A little further along, we met two indefatigable women, Lanh and Thien. Lanh, who we helped up to ford the railroad track, proudly stated that: “I’m 82, been living here since 1955 and I cross the tracks every day to buy herbal juice and healthy fruits and veggies.”
Thien came to the house on the hẻm as a child about 45 years ago, where she now lives with her son and extended family: “There are very few motorbikes on this part of the hẻm and I can do my exercises or ride my bike every day.”
I next stopped by to talk with (another) Thien, a tailor, while he was busy cutting material for a client’s jacket: “I came to the city about five years ago with my family, but with rising prices, could only afford this small trackside shop. I don’t mind the occasional train passing and we earn enough to maintain our life here.”
As in any neighborhood, hair salons and barber shops serve as gathering places for locals. Two barber shops in particular, each catering to a different generation of clientele, are literally on opposite sides of the tracks.
Cuong has been taking care of the tonsorial needs of area residents for over 27 years. When I asked him about the noise from the trains, he remarked: “When a train passes for 30 seconds, it’s no longer a distraction. Look how peaceful life is here the other times. That’s why I like this spot.”
Across the tracks, and a short walk down an alley, is the Sweeney Todd Barber Shop. Linh, who originally studied hair styling in Hanoi and was working in the travel industry, came to Saigon over a year ago and set up shop. When I asked where he got the name, Linh said: “I saw the movie, really liked it and thought it the perfect theme for my salon.” His love of all things Sweeney Todd is reflected in the décor and has been embraced by a steady stream of hip millennials.
Wandering northward, one can take a break at Bu’s Station Café with its relaxing covered porch, or the eclectic Noe Café with its kitschy décor, time-warped from the 60’s and 70’s.
Strolling a bit further, I met the lovely Ms. Phan watering her plants, who told me that she’s been living in the area for over 60 years: “The street hasn’t really changed much and the trains are a nice distraction once in a while. Sometimes, I watch when I’m outside and wonder where the people in the trains are going.”
Both the street and the side alleys are full of art, some with a message of hope, others for purely decorative purpose, or those with a bold street message.
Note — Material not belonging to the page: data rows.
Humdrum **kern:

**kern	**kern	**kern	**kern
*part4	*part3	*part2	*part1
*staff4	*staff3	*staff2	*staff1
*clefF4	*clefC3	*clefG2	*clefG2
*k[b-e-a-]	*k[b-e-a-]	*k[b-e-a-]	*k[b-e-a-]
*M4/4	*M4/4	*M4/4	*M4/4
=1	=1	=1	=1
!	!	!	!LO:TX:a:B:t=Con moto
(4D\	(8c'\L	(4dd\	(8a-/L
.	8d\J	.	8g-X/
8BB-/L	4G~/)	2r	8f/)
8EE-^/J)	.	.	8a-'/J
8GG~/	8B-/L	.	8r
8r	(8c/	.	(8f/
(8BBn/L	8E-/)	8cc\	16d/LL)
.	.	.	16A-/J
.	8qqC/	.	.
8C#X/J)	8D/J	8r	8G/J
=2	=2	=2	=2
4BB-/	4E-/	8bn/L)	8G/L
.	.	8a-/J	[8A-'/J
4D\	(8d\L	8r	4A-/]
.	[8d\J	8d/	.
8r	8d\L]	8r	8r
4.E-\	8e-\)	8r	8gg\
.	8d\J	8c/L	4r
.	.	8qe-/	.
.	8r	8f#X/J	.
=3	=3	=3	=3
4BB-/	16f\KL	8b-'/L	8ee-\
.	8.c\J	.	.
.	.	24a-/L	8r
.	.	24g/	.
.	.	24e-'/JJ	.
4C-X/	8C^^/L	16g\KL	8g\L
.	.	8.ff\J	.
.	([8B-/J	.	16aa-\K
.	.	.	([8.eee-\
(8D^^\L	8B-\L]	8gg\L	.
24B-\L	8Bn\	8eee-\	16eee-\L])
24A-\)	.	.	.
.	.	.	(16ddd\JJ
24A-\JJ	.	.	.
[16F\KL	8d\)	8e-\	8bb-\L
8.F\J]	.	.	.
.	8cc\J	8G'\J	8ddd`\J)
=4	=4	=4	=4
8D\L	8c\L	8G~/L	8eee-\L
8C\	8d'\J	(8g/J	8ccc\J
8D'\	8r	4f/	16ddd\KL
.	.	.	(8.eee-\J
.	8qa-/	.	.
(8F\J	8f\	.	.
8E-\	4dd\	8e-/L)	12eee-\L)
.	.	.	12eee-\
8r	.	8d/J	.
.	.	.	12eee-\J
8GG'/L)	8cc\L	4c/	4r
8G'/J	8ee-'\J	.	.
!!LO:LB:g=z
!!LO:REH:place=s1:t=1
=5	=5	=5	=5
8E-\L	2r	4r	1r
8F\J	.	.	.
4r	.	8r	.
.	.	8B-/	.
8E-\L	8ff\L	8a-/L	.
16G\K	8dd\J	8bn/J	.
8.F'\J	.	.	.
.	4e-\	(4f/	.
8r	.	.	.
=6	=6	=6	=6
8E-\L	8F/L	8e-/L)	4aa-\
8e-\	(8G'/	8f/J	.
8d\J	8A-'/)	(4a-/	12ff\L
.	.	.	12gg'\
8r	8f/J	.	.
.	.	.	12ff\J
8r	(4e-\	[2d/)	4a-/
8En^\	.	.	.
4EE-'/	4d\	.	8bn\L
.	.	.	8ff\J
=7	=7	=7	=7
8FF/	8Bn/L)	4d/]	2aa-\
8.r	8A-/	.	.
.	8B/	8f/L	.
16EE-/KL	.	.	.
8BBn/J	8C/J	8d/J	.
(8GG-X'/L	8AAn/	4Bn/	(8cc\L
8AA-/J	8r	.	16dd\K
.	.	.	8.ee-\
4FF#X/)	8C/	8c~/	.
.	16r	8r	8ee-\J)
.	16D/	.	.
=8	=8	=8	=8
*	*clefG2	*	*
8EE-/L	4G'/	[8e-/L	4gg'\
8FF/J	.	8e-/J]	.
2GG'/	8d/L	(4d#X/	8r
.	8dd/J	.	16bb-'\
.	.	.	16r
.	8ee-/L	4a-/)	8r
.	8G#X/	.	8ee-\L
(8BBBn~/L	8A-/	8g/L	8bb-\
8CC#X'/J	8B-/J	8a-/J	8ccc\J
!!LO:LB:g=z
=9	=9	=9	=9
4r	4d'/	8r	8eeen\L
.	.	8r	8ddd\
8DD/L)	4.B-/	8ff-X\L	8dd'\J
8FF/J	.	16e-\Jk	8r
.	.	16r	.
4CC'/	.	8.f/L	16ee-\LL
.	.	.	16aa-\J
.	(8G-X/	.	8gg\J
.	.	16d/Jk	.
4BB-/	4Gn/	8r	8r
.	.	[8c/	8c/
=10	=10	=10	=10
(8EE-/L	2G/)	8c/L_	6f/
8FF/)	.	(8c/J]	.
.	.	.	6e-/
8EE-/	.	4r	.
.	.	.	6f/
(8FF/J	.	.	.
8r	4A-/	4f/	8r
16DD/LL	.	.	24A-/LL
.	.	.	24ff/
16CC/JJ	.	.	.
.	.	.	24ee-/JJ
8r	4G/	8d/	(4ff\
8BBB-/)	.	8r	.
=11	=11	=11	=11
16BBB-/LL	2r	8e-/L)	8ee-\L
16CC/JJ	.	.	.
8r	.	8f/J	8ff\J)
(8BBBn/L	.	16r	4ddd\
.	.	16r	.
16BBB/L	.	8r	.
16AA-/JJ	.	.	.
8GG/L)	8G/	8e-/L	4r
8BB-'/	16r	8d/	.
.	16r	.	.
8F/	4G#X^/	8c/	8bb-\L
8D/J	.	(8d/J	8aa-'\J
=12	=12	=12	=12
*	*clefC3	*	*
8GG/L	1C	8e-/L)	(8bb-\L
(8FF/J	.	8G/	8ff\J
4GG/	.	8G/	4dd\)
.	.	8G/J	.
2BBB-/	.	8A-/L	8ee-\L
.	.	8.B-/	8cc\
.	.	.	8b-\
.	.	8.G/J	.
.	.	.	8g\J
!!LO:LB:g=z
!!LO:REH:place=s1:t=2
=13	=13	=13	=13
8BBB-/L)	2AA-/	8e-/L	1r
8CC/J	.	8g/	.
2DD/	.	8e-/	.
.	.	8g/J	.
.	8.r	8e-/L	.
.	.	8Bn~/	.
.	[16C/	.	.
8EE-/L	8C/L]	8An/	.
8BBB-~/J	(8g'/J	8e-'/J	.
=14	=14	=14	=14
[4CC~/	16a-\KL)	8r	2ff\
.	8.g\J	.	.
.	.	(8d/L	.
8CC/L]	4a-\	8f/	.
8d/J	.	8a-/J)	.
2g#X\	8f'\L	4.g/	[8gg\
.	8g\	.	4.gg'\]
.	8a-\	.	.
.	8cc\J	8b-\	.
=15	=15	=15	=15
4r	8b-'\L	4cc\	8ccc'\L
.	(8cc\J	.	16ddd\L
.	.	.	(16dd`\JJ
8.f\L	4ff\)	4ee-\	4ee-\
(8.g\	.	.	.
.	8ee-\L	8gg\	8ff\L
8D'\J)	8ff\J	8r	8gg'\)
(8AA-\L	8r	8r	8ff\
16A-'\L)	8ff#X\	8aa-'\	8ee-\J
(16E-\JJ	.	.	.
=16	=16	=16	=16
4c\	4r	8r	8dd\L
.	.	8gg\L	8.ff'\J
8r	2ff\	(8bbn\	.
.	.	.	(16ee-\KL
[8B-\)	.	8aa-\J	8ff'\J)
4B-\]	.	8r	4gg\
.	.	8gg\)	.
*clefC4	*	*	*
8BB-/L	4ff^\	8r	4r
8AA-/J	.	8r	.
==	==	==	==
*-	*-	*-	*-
At the busy intersection where Tran Huu Trang Street crosses the tracks sits the intriguing Quang Minh Buddhist Temple with its opulent iconography. Wander inside for a reflective moment and then follow the tantalizing aromas from the many vegetarian restaurants or food carts in the area. If you’re fortunate to catch the lady who sells banana fritters (chuối chiên) near the temple, you’re in for a delicious treat.
Longevity, tradition and adaptation are but a few adjectives to sum up life along this kilometer of the railroad tracks in Saigon. While low prices might have first drawn people to Hẻm 115 and the adjoining alleys, they have developed an almost village-like existence in the midst of the city’s urban sprawl. The mostly older generation we encountered have long since adapted to life along the rails, while a younger generation seeks less expensive places within the rising prices of real estate in more established areas of the city.